O fanatismo religioso e o ódio são um fogo que devora o mundo, cuja
violência ninguém pode abafar. Bahá'u'lláh, (1817-1892)
O presente artigo foi escrito com a finalidade de alertar a comunidade
acadêmica e a sociedade sobre a
necessidade de reestruturar e fomentar o
fortalecimento das liberdades concedidas pela Constituição de 1988. No dia 7
de Janeiro, comemora-se o dia da Liberdade de Culto, mas será que há realmente
motivos de celebração?
O Papa João Paulo II, no dia mundial da paz em 1999, deixou como
mensagem
aos chefes de Estado uma definição de liberdade religiosa, vejamos:
A liberdade religiosa constitui o coração dos direitos humanos. Essa é de
tal maneira inviolável que exige que se reconheça às pessoas a liberdade de
mudar de religião se assim sua consciência demandar. Cada qual, de fato, é
obrigado a seguir sua consciência em todas as circunstâncias e não pode ser
constrangido a agir em contraste com ela. Devido a esse direito inalienável,
ninguém pode ser obrigado a aceitar pela força uma determinada religião,
quaisquer que sejam as circunstâncias ou as motivações.

• Problema proposto
Transcreva do artigo sobre liberdade religiosa o trecho entre "O fanatismo religioso" e "motivos de celebração?", incluindo os dois.

• Dados disponíveis
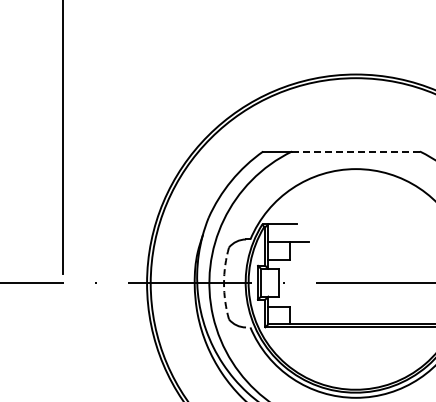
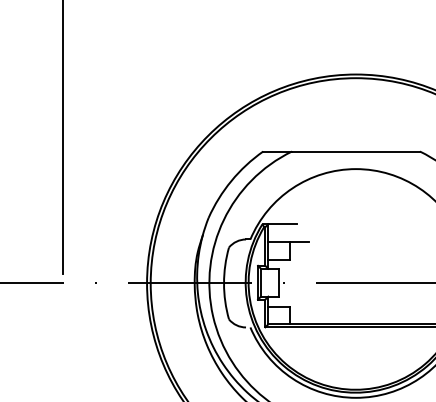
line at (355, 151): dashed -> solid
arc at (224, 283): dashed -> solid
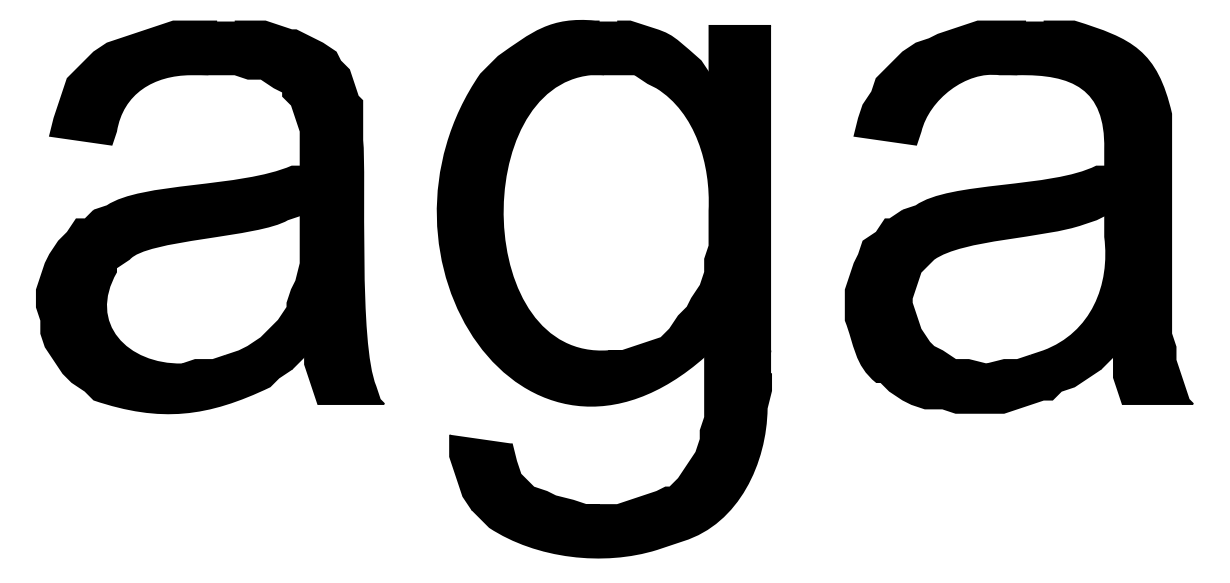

• Resposta escrita
O fanatismo religioso e o ódio são um fogo que devora o mundo, cuja
violência ninguém pode abafar. Bahá'u'lláh, (1817-1892)
O presente artigo foi escrito com a finalidade de alertar a comunidade
acadêmica e a sociedade sobre a
necessidade de reestruturar e fomentar o
fortalecimento das liberdades concedidas pela Constituição de 1988. No dia 7
de Janeiro, comemora-se o dia da Liberdade de Culto, mas será que há realmente
motivos de celebração?